Les personnes qui n’ont pas étudié la question sont sujettes à se laisser induire en erreur…

(Lord Raglan, « Le Tabou de l’Inceste », Payot 1935, page 145).

1

Amadis Dudu suivait sans conviction la ruelle étroite qui constituait le plus long des raccourcis permettant d’atteindre l’arrêt de l’autobus 975. Tous les jours, il devait donner trois tickets et demi, car il descendait en marche avant sa station, et il tâta sa poche de gilet pour voir s’il lui en restait. Oui. Il vit un oiseau, penché sur un tas d’ordures, qui donnait du bec dans trois boîtes de conserves vides et réussissait à jouer le début des Bateliers de la Volga ; et il s’arrêta, mais l’oiseau fit une fausse note et s’envola, furieux, grommelant, entre ses demi-becs, des sales mots en oiseau. Amadis Dudu reprit sa route en chantant la suite ; mais il fit aussi une fausse note et se mit à jurer.

Il y avait du soleil, pas beaucoup, mais juste devant lui, et le bout de la ruelle luisait doucement, car le pavé était gras ; il ne pouvait pas le voir parce qu’elle tournait deux fois, à droite, puis à gauche. Des femmes aux gros désirs mous apparaissaient sur le pas des portes, leur peignoir ouvert sur un grand manque de vertu, et vidaient leur poubelle devant elles ; puis, elles tapèrent toutes ensemble sur le fond des boîtes à ordures, en faisant des roulements, et comme d’habitude, Amadis se mit à marcher au pas. C’est pour cela qu’il préférait passer par la ruelle. Ça lui rappelait le temps de son service militaire avec les Amerlauds, quand on bouffait du pineute beutteure dans des boîtes en fer-blanc, comme celles de l’oiseau mais plus grandes. Les ordures tombaient en faisant des nuages de poussière ; il aimait ça parce que cela rendait le soleil visible.

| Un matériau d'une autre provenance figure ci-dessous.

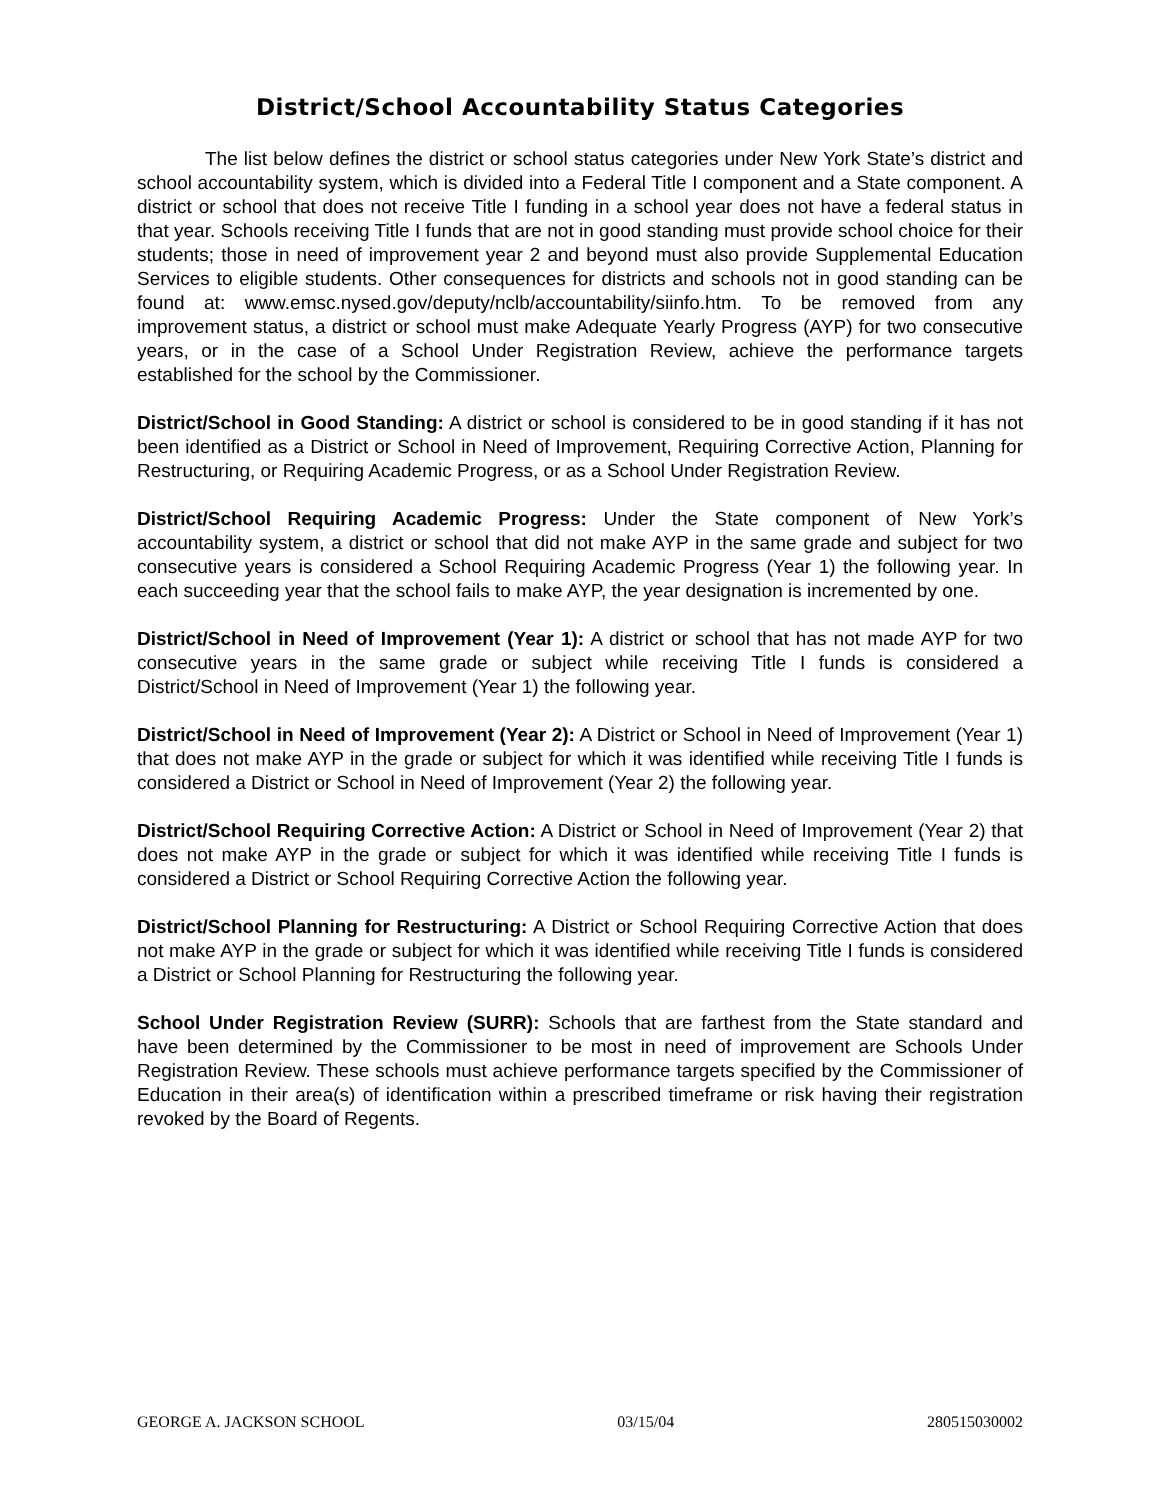District/School Accountability Status Categories
The list below defines the district or school status categories under New York State’s district and school accountability system, which is divided into a Federal Title I component and a State component. A district or school that does not receive Title I funding in a school year does not have a federal status in that year. Schools receiving Title I funds that are not in good standing must provide school choice for their students; those in need of improvement year 2 and beyond must also provide Supplemental Education Services to eligible students. Other consequences for districts and schools not in good standing can be found at: www.emsc.nysed.gov/deputy/nclb/accountability/siinfo.htm. To be removed from any improvement status, a district or school must make Adequate Yearly Progress (AYP) for two consecutive years, or in the case of a School Under Registration Review, achieve the performance targets established for the school by the Commissioner.
District/School in Good Standing: A district or school is considered to be in good standing if it has not been identified as a District or School in Need of Improvement, Requiring Corrective Action, Planning for Restructuring, or Requiring Academic Progress, or as a School Under Registration Review.
District/School Requiring Academic Progress: Under the State component of New York’s accountability system, a district or school that did not make AYP in the same grade and subject for two consecutive years is considered a School Requiring Academic Progress (Year 1) the following year. In each succeeding year that the school fails to make AYP, the year designation is incremented by one.
District/School in Need of Improvement (Year 1): A district or school that has not made AYP for two consecutive years in the same grade or subject while receiving Title I funds is considered a District/School in Need of Improvement (Year 1) the following year.
District/School in Need of Improvement (Year 2): A District or School in Need of Improvement (Year 1) that does not make AYP in the grade or subject for which it was identified while receiving Title I funds is considered a District or School in Need of Improvement (Year 2) the following year.
District/School Requiring Corrective Action: A District or School in Need of Improvement (Year 2) that does not make AYP in the grade or subject for which it was identified while receiving Title I funds is considered a District or School Requiring Corrective Action the following year.
District/School Planning for Restructuring: A District or School Requiring Corrective Action that does not make AYP in the grade or subject for which it was identified while receiving Title I funds is considered a District or School Planning for Restructuring the following year.
School Under Registration Review (SURR): Schools that are farthest from the State standard and have been determined by the Commissioner to be most in need of improvement are Schools Under Registration Review. These schools must achieve performance targets specified by the Commissioner of Education in their area(s) of identification within a prescribed timeframe or risk having their registration revoked by the Board of Regents.
GEORGE A. JACKSON SCHOOL 03/15/04 280515030002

D’après l’ombre de la lanterne rouge du grand six, où vivaient des agents de police camouflés (c’était en réalité un commissariat ; et, pour dérouter les soupçons, le bordel voisin portait une lanterne bleue), il s’approchait, environ, de huit heures vingt-neuf. Il lui restait une minute pour atteindre l’arrêt ; ça représentait exactement soixante pas d’une seconde, mais Amadis en faisait cinq toutes les quatre secondes et le calcul trop compliqué se dissolvait dans sa tête ; il fut, normalement, par la suite, expulsé par ses urines, en faisant toc sur la porcelaine. Mais longtemps après.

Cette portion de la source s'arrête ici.